When stent placement is required in a patient who needs subsequent long-term OAC, a bare-metal stent is generally preferred over a DES [2]. In patients without diabetes, small vessels, or large lesions requiring OAC because of atrial fibrillation or LV thrombus, the benefit of using a DES to prevent restenosis may be outweighed by the increased risk of bleeding with long-term triple antithrombotic therapy [14]. A bare-metal stent was not used in our case because the LV thrombus was detected after PCI.

The ACC/AHA guidelines [3] recommend 12 months of DAPT, but some preliminary data indicate that the rate of stent thrombosis may be very low when DAPT is discontinued at 6 months or maybe even 3 months after placement of a second-generation DES, such as an everolimus- or zotarolimus-eluting stent [15, 16]. The randomized Efficacy of Xience/Promus versus Cypher to Reduce Late Loss in Stent (EXCELLENT) trial compared 6 months versus 12 months of DAPT, and everolimus-eluting versus sirolimus-eluting stents. The trial found that first-generation stents appear to have a higher rate of late stent thrombosis than second-generation stents, and second-generation stents are therefore preferred in patients who need a DES and subsequent triple antithrombotic therapy [17].
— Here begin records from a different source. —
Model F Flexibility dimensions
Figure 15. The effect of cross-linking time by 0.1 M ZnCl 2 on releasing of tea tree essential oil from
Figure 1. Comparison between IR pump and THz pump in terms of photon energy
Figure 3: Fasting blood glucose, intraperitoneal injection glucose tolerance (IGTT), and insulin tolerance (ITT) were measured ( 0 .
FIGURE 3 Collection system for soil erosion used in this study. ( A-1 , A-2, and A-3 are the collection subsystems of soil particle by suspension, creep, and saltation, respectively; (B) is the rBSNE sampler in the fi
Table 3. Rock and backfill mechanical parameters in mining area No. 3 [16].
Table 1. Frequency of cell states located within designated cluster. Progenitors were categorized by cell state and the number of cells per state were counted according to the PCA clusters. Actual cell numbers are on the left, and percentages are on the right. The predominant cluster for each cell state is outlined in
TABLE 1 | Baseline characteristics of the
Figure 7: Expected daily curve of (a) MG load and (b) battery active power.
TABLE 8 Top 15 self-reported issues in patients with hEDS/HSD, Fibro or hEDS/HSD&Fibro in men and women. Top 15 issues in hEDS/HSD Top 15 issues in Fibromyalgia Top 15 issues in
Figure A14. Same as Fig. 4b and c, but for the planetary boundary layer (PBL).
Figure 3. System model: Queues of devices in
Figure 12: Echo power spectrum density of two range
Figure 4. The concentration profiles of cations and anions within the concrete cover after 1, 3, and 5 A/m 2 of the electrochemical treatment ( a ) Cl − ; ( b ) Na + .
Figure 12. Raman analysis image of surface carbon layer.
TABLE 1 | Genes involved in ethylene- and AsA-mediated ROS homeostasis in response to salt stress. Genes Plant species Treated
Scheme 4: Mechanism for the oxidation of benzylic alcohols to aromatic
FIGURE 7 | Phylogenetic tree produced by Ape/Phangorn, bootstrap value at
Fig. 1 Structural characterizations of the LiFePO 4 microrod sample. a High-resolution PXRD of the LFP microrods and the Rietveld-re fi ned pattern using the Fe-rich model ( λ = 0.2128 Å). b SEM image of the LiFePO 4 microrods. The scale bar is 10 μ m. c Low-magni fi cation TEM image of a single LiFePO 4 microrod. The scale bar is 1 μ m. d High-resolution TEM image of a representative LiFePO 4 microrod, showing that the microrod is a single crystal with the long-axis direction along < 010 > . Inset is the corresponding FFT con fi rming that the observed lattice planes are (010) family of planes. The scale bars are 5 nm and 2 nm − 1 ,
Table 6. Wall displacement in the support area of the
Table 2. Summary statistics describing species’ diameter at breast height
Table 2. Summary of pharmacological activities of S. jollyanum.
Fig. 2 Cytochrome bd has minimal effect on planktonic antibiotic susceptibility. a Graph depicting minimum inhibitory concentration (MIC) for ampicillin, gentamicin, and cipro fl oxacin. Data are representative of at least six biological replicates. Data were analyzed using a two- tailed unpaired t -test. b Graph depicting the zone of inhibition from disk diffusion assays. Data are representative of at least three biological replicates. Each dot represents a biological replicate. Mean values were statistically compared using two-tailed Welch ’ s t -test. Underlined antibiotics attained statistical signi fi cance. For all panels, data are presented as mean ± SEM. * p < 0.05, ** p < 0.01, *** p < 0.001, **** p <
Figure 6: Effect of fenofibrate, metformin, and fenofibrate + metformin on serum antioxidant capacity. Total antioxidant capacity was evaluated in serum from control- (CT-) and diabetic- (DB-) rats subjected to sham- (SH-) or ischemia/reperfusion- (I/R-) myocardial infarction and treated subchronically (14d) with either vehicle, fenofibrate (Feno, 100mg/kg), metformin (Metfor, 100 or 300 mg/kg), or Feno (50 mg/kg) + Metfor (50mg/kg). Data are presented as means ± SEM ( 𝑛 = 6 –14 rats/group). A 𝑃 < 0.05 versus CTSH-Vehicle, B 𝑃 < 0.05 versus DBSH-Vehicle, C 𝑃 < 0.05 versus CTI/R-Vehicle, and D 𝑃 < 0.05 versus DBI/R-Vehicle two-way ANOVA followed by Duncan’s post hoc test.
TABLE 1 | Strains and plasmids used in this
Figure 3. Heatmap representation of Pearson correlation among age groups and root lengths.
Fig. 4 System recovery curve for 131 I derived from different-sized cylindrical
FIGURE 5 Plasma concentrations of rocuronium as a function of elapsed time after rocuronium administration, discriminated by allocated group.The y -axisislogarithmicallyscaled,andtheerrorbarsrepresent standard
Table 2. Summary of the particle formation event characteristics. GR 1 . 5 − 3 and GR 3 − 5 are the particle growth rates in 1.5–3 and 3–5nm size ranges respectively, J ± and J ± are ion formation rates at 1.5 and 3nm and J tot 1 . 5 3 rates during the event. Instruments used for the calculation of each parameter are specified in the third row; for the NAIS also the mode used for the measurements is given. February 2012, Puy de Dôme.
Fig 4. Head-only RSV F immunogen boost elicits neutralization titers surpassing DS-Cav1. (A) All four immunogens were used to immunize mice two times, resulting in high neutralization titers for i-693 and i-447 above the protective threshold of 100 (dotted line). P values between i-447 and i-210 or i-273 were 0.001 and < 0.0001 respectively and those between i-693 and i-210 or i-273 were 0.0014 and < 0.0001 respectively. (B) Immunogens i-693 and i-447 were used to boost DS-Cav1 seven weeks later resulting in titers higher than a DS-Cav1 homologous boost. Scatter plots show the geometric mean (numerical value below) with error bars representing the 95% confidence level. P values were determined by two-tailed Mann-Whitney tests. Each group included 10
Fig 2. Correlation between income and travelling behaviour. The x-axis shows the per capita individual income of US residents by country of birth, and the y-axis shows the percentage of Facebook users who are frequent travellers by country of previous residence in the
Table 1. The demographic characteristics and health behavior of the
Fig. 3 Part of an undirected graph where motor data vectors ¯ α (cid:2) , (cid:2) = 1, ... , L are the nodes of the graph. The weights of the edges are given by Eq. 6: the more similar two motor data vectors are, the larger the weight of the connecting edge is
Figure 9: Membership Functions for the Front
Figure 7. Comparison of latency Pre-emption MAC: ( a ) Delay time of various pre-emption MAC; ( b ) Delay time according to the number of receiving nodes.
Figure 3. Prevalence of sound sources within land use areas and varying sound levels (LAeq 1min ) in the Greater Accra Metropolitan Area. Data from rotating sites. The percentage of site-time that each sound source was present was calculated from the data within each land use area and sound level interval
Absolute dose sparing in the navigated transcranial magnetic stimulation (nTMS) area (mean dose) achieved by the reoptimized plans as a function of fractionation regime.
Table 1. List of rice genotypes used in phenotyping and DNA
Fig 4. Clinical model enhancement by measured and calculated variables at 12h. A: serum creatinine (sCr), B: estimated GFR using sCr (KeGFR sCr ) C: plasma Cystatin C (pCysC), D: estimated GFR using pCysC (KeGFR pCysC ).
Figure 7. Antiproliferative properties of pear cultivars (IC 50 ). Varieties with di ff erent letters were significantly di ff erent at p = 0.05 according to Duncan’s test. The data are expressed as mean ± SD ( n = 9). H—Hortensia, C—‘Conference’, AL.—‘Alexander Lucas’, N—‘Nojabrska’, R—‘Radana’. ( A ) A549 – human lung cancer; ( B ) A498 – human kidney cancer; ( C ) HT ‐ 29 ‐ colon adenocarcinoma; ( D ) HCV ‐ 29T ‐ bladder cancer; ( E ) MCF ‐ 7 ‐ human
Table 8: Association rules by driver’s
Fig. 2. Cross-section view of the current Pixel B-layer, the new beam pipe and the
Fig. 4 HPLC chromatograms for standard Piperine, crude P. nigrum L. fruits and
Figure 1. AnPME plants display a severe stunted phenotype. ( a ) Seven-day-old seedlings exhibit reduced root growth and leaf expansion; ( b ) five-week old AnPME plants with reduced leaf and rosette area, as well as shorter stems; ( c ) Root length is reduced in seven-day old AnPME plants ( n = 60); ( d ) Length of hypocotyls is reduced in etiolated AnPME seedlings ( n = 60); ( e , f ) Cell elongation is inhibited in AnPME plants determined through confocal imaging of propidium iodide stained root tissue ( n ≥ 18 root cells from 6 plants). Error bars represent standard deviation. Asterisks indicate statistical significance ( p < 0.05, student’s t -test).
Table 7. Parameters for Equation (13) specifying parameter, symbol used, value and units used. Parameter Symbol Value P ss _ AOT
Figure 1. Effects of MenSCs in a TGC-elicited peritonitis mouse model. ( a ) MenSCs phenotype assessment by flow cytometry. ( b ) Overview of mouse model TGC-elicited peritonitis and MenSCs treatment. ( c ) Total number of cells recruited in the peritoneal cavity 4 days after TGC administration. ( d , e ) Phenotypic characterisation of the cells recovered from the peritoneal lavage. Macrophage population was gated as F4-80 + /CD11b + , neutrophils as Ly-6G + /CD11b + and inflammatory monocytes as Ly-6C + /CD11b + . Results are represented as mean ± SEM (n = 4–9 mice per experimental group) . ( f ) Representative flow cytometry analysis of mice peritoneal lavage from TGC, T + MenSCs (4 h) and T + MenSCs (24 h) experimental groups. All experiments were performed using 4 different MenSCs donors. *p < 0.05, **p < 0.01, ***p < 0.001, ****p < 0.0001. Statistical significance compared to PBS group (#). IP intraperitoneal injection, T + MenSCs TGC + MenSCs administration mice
The recent randomized controlled What is the Optimal antiplatElet and anticoagulant therapy in patients with oral anticoagulation and coronary StenTing (WOEST) trial [18] found that among patients who underwent PCI with subsequent OAC, treatment with clopidogrel and OAC was associated with a significantly lower risk of bleeding than treatment with aspirin, clopidogrel, and OAC. The sample size was small, but the investigators saw no evidence of increased risk of thrombotic events by withholding aspirin. This suggests a possible alternative therapeutic approach for patients such as ours, using only OAC and clopidogrel. Physicians should be aware that genetic susceptibility to hypercoagulable states may favor the appearance or persistence of thrombus, related to mechanisms independent of the traditional cardiovascular risk factors. The need to investigate genetic polymorphisms related to thrombosis should be assessed on an individual basis.

Conclusion

The present case illustrates the need for repeat TTE at least 3 months after the withdrawal of OAC in STEMI patients, as recommended by the guidelines. It is important to confirm the resolution of any LV thrombus and associated wall motion abnormalities. When there is occlusion of two or more coronary arteries supplying the apical area, it is not easy to determine which occlusion is related to thrombus formation. In patients undergoing primary PCI who require subsequent OAC, avoidance of a DES is strongly preferred. However, the benefits of a DES over a bare-metal stent may outweigh the risks in some cases. When a DES is deemed necessary, a second-generation stent is preferred if the patient requires subsequent triple antithrombotic therapy. An alternative regimen of OAC and clopidogrel, without aspirin, may be considered in such cases. In patients with recurrent intraventricular thrombus unexplained by inadequate antithrombotic therapy, genetic polymorphisms related to thrombosis should be investigated.

Consent

Written informed consent was obtained from the patient for publication of this case report and any accompanying images. A copy of the written consent is available for review by the Editor-in-Chief of this journal.

Authors’ information

All authors are staff members of the Department of Cardiology, University Hospital of the Canary Islands, La Laguna, Tenerife, 38320, Spain.